In May, Emirates 24|7 reported quoting the planned sovereign bond prospectus that Nakheel had used only 41.5 per cent, or Dh11.15 billion, from a total commitment of Dh26.78bn by the Dubai Financial Support Fund (DFSF) and had managed to slash trade claims down by 70 per cent to Dh17.61bn from Dh59.32bn.
“As at March 31, 2012, the total amount of funding invested by the DFSF (directly or indirectly) in Nakheel pursuant to the Nakheel restructuring was approximately Dh11.15bn, from a total commitment of Dh26.78bn,” according to information stated in the planned sovereign bond prospectus.
Earlier this month, Nakheel said first-half profits jumped 36 per cent, buoyed by property handovers.
It reported a net profit of Dh767m (US$208.82m) in the first six months of 2012, up from Dh562m same period last period.
Revenues jumped to Dh3.1bn in the first half, up 112 per cent from the corresponding period last year.

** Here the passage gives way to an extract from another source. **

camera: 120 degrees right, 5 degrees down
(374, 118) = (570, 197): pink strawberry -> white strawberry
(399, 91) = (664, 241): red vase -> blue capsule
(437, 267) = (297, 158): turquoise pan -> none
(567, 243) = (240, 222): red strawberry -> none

Nakheel said in the planned sovereign bond prospectus, that it continues to offer customers that remain invested in suspended, cancelled and longer-term projects the option of receiving an assignable credit (equivalent to 100 per cent of their installment payments) and the option to exchange their unit in such projects for a unit in an ongoing project at current market values, the prospectus mentions.
Those customers invested in suspended, cancelled and longer-term projects that do not want to exchange their unit for a unit in a project nearing completion will either move onto a revised payment schedule in respect of their unit, or hold their assignable credit until March 31, 2015.

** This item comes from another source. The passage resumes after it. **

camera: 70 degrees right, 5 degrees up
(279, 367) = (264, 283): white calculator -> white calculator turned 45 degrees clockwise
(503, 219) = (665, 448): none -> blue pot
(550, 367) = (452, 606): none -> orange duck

Customers may also to exchange their credit during this period for property in a near-term project, but customers still holding credits on March 31, 2015 will be given cash equal to the face value of that credit.
Nakheel has 100 per cent occupancy in Ibn Battuta Mall and Dragon Mart. Residential leasing showed remarkable improvement with occupancy levels touching 80 per cent across its portfolio of 20,000 units. The developer plans to deliver over 8,000 units by year-end and early 2013.